DELIBES Lakmé (Pichon)
View record and artist detailsRecord and Artist Details
Genre:
Opera
Label: Naxos
Magazine Review Date: 01/2024
Media Format: Digital Versatile Disc
Media Runtime: 135
Mastering:
DDD
Catalogue Number: 2 110765
Tracks:
Composition | Artist Credit |
---|---|
Lakmé |
(Clément Philibert) Léo Delibes, Composer
Ambroisine Bré, Mallika, Mezzo soprano Frédéric Antoun, Gérald, Tenor Pygmalion Raphaël Pichon, Conductor Sabine Devieilhe, Lakmé, Soprano Stéphane Degout, Frédéric, Baritone |
Author: Neil Fisher
Familiarity can breed contempt, but for the Opéra-Comique and Delibes’s Lakmé, it’s a case of ‘trust the experts’. A work which had its wildly successful premiere at the house in 1883 has clocked up more than 1600 performances there. The company’s last new staging (2014) even starred the same soprano and tenor, Sabine Devieilhe and Frédéric Antoun, who play the Indian heroine and English hero in this 2022 production.

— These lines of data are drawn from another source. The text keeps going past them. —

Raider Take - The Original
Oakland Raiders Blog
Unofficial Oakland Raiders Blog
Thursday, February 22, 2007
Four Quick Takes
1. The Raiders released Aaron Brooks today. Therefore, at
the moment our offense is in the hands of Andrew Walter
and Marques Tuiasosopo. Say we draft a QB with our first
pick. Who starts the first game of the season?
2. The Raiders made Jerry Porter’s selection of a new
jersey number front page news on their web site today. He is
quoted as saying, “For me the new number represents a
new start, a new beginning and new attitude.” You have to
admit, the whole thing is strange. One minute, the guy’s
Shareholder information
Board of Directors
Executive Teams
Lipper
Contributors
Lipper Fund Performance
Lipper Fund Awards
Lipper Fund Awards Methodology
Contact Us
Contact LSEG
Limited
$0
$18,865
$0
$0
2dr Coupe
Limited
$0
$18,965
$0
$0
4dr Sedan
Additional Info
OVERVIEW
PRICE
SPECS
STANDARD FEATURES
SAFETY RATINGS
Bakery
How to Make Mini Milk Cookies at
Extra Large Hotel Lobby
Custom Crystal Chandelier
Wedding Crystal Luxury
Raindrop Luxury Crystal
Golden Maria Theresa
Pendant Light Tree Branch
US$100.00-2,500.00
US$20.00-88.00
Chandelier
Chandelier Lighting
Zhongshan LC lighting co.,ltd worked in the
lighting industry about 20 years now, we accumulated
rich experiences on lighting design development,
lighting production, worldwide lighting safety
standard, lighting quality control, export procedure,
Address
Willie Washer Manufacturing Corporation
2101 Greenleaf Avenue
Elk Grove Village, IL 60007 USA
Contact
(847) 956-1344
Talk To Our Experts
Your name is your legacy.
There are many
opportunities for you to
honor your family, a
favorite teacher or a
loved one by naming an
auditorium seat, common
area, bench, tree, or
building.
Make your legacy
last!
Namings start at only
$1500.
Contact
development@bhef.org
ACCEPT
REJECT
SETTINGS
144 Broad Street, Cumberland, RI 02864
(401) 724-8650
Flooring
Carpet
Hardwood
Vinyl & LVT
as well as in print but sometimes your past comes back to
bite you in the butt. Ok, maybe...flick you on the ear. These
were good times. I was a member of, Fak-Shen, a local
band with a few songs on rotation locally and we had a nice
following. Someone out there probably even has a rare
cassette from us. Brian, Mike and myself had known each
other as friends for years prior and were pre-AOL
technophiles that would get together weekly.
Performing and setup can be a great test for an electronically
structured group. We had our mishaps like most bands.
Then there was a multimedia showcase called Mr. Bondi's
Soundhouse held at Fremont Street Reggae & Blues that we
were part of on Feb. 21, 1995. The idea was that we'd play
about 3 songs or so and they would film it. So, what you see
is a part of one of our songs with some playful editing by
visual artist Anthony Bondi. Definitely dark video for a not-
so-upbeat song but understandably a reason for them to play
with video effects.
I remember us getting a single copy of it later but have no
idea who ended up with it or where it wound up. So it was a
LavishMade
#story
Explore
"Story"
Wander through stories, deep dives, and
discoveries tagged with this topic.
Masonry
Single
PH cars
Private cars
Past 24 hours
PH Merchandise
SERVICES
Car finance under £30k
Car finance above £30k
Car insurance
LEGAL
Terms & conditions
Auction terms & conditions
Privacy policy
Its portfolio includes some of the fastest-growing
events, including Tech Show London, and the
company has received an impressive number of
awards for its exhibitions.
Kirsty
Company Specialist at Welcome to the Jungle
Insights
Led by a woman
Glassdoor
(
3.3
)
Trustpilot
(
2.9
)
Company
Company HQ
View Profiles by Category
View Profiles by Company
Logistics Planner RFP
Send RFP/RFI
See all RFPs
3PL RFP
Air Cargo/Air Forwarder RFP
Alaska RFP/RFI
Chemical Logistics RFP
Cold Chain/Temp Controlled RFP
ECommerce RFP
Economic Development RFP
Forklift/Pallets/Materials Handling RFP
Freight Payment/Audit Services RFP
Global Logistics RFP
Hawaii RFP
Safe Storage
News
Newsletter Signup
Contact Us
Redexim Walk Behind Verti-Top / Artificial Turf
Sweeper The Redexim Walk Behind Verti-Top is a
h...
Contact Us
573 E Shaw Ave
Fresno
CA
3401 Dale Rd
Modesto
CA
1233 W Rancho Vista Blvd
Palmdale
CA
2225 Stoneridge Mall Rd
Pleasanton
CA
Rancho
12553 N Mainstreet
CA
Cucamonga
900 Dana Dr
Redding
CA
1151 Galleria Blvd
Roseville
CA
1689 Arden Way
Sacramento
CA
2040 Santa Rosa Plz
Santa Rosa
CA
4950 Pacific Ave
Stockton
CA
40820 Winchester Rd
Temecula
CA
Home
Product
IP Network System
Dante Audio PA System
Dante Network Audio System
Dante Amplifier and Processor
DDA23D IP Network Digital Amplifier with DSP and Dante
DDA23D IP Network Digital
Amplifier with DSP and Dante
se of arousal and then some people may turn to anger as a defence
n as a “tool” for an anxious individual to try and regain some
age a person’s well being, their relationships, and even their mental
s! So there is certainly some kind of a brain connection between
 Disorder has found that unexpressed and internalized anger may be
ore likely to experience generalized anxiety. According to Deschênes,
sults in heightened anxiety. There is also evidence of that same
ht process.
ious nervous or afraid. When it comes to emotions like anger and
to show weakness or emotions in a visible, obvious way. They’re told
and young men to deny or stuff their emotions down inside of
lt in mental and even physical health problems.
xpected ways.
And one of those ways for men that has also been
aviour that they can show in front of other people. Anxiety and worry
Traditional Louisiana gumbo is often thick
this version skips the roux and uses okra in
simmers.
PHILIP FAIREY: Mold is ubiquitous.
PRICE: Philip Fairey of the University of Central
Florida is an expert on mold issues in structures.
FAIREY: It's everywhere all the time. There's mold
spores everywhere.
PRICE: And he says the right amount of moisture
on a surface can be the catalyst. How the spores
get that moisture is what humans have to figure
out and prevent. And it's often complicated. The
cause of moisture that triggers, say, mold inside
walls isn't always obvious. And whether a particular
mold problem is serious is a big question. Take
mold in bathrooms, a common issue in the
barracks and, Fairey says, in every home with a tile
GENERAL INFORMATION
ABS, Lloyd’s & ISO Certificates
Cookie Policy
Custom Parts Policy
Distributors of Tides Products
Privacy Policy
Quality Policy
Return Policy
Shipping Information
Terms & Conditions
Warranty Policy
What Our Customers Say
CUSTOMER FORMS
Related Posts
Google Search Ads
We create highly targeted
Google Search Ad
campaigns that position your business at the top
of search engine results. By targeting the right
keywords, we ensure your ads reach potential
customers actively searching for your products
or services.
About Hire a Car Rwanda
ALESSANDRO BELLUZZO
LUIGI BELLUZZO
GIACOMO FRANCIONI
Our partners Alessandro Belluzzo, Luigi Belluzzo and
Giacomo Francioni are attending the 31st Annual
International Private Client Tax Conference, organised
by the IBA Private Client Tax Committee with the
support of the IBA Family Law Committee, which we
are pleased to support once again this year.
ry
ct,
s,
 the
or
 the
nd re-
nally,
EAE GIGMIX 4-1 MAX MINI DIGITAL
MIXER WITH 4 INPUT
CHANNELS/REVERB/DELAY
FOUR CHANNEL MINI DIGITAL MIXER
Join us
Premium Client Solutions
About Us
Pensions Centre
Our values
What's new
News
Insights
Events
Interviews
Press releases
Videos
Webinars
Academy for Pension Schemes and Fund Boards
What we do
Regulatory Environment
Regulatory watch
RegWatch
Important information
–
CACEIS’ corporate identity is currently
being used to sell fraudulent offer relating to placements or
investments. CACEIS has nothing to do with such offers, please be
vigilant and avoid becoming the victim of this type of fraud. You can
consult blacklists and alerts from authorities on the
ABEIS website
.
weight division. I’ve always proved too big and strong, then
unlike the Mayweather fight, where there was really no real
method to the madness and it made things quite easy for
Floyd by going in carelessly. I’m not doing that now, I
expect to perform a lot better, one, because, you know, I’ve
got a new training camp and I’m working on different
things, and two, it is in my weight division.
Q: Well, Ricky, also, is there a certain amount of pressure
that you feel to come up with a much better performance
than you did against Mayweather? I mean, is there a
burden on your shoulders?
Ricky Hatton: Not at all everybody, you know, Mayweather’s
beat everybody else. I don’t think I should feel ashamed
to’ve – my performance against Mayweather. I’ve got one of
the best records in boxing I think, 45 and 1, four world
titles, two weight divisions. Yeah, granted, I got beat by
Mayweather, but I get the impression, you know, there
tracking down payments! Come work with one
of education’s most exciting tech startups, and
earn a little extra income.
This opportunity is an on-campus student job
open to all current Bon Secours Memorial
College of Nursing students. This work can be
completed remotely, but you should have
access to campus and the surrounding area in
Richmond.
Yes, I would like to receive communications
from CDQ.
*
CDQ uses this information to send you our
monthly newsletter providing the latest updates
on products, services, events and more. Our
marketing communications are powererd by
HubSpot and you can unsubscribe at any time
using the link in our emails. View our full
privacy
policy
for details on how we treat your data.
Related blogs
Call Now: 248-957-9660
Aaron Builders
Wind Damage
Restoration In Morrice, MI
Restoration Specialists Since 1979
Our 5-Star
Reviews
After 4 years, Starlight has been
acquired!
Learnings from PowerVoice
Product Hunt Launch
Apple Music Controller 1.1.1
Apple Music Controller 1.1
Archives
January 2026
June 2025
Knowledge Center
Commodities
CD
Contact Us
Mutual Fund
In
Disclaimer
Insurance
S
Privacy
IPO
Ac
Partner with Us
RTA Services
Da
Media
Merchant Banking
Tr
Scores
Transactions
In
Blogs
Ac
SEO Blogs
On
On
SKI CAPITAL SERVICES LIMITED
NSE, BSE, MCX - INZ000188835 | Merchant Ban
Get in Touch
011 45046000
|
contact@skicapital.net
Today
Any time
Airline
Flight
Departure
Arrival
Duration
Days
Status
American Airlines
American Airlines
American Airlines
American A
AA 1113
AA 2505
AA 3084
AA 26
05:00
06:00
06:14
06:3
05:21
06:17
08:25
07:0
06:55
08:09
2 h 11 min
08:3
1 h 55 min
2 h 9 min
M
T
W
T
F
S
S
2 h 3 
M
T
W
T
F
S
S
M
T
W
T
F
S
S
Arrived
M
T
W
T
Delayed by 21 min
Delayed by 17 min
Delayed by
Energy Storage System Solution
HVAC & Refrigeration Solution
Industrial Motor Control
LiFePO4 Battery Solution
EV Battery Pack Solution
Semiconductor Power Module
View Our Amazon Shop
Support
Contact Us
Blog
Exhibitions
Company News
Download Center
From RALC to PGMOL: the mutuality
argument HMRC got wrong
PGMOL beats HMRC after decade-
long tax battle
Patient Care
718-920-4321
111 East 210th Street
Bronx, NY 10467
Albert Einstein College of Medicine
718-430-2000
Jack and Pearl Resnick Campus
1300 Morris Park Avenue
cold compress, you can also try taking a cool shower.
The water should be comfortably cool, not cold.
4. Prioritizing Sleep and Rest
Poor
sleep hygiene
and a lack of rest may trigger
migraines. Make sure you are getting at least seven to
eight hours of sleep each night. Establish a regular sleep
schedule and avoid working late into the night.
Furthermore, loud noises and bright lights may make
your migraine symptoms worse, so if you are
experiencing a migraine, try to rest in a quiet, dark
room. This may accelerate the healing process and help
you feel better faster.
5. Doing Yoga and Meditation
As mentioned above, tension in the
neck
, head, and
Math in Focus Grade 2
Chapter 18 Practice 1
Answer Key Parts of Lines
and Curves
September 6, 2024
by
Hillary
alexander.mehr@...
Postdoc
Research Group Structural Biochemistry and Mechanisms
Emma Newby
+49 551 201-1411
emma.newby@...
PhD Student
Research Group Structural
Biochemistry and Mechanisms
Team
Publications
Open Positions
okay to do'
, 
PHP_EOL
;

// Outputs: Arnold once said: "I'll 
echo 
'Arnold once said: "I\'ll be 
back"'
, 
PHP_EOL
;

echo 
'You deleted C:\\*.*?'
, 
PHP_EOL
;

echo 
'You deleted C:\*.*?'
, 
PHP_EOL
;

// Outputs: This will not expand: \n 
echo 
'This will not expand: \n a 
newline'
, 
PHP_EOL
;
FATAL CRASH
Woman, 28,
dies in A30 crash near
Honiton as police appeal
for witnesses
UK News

This show, which reunites Devieilhe with conductor Raphaël Pichon (the pair are, usefully, also married), restores the mix of spoken dialogue and singing used in that 1883 premiere. Even if director Laurent Pelly can’t dispel the muskiest notes of the opera’s perfume (an ‘exotic’ setting given little stamp of conviction), this is Lakmé shorn of glitter, and much of it is moving and memorable.
Pichon conducts the Pygmalion ensemble and choir with dash and urgency, the period instruments adding a litheness to the textures – there is no room for false sentimentality. Pelly goes for austere intimacy. Ballet sequences have been mostly cut to focus on the central drama. Set designer Camille Dugas and lighting designer Joël Adam banish India from one’s thoughts; the look is more non-specific other-worldly, with influences of kabuki. Papery sets peel apart and fold away to change settings, though I’m not sure about the shrine that the semi-divine Lakmé dwells in (a bit too much like a chicken coop).
The simplicity allows us to look at a more balanced clash of worlds. And the use of spoken dialogue against musical drama is more than just an authentic touch. Is Lakmé’s society naive, or is Gérald the Englishman’s? His group of blundering Brits (a lovely turn by Mireille Delunsch as Mistress Bentson, a Maggie Smith-esque governess) provide comedic turns that betray their own ‘Johnny the explorer’ mentality. Seen from Gérald’s point of view – Antoun’s wide-eyed vulnerability – Lakmé’s ungraspable world is a far deeper one. Still, she is a prisoner in it, meekly subservient to her father, Stéphane Degout’s impressively implacable Nilakantha.
Some sopranos would call this a canary role; Devieilhe clearly finds much to relish in it. Her crystalline timbre brings an aptly other-worldly quality to the music, and she blends beautifully with Ambroisine Bré’s Mallika in the Flower Duet. Her desolate Bell Song is not exactly a showstopper, more of a cry of desperation (it is, after all, a deadly honeytrap staged by her dad). Antoun’s high notes are sometimes muffled rather than ringing free but he phrases nicely and acts well. As Nilakantha’s ‘slave’, Hadji (here more of an exasperated acolyte), François Rougier rounds off a fully French cast and creative team who have the savoir faire to handle tricky material with aplomb.